Application to Compression

This image can be represented by a matrix \(\mathbf{A} \in \mathbb{R}^{921 \times 1620}\).
The SVD gives us \(\mathbf{A} = \mathbf{U} \boldsymbol{\Sigma} \mathbf{V}^\top\) where
- \(\mathbf{U} \in \mathbb{R}^{921 \times 921}\)
- \(\boldsymbol{\Sigma} \in \mathbb{R}^{921 \times 1620}\)
- \(\mathbf{V} \in \mathbb{R}^{1620 \times 1620}\)

Singular Values in a Rectangular Matrix

\(\boldsymbol{\Sigma}\) is rectangular, so we have \(\min(921, 1620) = 921\) singular values.
What happens if we simply take the largest \(k = 920\) singular values? In other words, we only “compress” the image by removing the last singular value and vector?
This is a reduction in the rank of the original image by one, we should expect minimal noise reduction.

k = 921

k = 920

k = 919

k = 918

k = 500

k = 100

k = 50

k = 25

k = 2

But how does this compress?

Instead of storing \(m \times n\) numbers, we store \(m \times k + n \times k + k\) numbers
In our example, we have \(921 \times 1620 = 1492020\) numbers to store.
If we were to use \(k = 100\), we store \(921 \times 100 + 1620 \times 100 + 100 = 254200\) numbers
This is approximately \(17\)% the size of the original image!
But how do we determine the optimal number of \(k\) in practice?

Selecting k

We may use a scree plot, which shows us how much information we lose at each \(k\).

Cumulative Energy / Variance Explained

Alternatively, we may have a Cumulative Energy based estimator to estimate the number \(k\) in practice
Allows us to obtain a specific value \(k\) without relying on our judgement \[ k^* = \min \left( k: \frac{\sum_{i=1}^k \boldsymbol{\sigma}_i^2}{\sum_{i=1}^{\min(m, n)} \boldsymbol{\sigma}_i^2} \geq \tau\right) \]
Keep enough singular values to capture a fixed fraction of total variance or “energy”

Cumulative Energy / Variance Explained

S = svd_porco.S
τ = 0.999
cumulative_energy = cumsum(S.^2) ./ sum(S.^2)
k_star = findfirst(x -> x >= τ, cumulative_energy)

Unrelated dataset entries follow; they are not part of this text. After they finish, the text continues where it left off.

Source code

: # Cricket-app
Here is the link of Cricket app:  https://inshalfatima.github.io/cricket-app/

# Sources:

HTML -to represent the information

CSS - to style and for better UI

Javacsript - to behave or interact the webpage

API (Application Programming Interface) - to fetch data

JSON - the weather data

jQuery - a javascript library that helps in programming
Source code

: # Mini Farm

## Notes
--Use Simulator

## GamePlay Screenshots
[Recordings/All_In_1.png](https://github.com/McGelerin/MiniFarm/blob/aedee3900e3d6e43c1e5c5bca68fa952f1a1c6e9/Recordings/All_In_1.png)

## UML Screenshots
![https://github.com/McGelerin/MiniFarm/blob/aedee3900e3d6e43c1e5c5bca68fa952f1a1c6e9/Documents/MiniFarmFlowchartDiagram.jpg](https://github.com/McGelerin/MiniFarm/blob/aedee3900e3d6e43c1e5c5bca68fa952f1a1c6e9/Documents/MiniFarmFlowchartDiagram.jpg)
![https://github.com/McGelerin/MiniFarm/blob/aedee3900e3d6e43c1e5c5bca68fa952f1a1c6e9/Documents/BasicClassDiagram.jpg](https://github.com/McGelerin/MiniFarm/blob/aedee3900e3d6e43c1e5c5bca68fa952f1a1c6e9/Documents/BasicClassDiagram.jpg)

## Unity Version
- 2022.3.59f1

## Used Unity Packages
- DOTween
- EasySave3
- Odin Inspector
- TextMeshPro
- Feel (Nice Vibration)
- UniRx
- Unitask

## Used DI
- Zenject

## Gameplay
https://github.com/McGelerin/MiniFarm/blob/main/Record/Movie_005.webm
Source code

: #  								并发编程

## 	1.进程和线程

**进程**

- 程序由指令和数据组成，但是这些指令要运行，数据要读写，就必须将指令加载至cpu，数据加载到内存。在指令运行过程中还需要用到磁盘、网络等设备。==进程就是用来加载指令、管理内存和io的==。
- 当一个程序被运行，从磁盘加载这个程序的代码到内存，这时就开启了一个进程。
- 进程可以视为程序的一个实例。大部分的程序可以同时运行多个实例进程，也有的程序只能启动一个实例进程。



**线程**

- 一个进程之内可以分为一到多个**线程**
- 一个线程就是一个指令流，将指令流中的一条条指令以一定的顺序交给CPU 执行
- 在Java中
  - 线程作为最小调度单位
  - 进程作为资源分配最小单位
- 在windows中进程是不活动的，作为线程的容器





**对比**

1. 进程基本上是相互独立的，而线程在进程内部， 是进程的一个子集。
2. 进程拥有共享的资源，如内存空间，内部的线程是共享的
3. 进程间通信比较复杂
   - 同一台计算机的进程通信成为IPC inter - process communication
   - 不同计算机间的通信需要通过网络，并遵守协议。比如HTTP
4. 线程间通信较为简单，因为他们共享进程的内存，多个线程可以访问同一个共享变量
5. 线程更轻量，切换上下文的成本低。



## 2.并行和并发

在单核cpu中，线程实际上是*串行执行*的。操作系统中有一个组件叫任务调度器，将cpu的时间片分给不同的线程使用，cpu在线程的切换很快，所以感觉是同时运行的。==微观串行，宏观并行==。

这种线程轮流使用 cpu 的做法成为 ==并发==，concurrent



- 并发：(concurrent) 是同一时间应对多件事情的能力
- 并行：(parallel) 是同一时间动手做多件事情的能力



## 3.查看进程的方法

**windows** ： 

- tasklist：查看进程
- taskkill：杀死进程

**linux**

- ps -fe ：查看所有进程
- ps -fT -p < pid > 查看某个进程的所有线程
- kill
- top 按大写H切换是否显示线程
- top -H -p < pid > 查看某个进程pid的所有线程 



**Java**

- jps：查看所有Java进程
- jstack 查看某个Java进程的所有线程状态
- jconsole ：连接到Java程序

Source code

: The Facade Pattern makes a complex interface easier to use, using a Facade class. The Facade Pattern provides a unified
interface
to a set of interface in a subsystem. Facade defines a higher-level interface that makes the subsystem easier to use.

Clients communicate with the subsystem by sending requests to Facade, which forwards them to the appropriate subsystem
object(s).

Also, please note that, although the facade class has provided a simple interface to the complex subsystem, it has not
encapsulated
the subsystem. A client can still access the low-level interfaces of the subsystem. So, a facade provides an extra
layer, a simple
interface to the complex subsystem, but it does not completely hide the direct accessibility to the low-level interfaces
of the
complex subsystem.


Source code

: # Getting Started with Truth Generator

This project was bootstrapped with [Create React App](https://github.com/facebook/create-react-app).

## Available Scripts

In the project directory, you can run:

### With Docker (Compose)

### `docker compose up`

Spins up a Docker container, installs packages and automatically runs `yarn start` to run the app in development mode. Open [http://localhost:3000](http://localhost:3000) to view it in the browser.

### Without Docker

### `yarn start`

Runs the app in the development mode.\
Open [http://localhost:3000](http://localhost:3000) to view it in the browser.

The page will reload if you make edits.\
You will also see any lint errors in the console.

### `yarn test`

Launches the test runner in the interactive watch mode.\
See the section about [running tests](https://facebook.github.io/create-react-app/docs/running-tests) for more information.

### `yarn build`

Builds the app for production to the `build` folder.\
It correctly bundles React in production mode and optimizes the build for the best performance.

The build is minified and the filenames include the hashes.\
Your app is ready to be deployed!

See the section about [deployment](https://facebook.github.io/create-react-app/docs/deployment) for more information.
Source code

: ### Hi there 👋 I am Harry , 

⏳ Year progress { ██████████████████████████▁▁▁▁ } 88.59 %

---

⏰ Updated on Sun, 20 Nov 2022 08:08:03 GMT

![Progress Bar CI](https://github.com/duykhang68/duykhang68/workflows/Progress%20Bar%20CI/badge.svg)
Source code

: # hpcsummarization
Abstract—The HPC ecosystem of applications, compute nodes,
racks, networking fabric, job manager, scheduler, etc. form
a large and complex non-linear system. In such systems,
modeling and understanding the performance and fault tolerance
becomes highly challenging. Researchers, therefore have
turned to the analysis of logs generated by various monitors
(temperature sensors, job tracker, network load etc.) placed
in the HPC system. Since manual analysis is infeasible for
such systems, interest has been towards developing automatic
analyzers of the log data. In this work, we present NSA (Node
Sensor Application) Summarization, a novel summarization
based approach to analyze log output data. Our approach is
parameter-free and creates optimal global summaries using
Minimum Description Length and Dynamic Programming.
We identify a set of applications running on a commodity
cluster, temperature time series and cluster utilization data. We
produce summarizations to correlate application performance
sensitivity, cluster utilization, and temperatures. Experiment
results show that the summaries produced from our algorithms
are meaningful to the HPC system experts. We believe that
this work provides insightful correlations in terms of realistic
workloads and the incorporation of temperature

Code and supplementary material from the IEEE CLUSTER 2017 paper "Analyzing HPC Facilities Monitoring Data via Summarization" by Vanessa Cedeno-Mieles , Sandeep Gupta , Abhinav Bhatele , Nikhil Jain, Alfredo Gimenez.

In keeping \(99.9\)% of the variance, I want to have \(k = 68\).
This reduced the image storage from \(1492020\) numbers to store to \(172856\) numbers to store.
The new image is approximately \(11\)% the size of the original image

Image with k = 68

Conclusion

SVD expresses an image as orthonormal matrices weighted by singular values – most visual information is concentrated in the first few components
Eckart-Young-Mirsky guarantees the truncated SVD is the optimal rank-\(k\) approximation (error controlled exactly by the discarded singular values in spectral/Frobenius norms).
Practical rule: pick \(k\) from a scree or cumulative-energy cutoff; e.g., \(99.9\)% energy at \(k=68\) reduced storage to \(\approx 11\)% with minimal visual loss.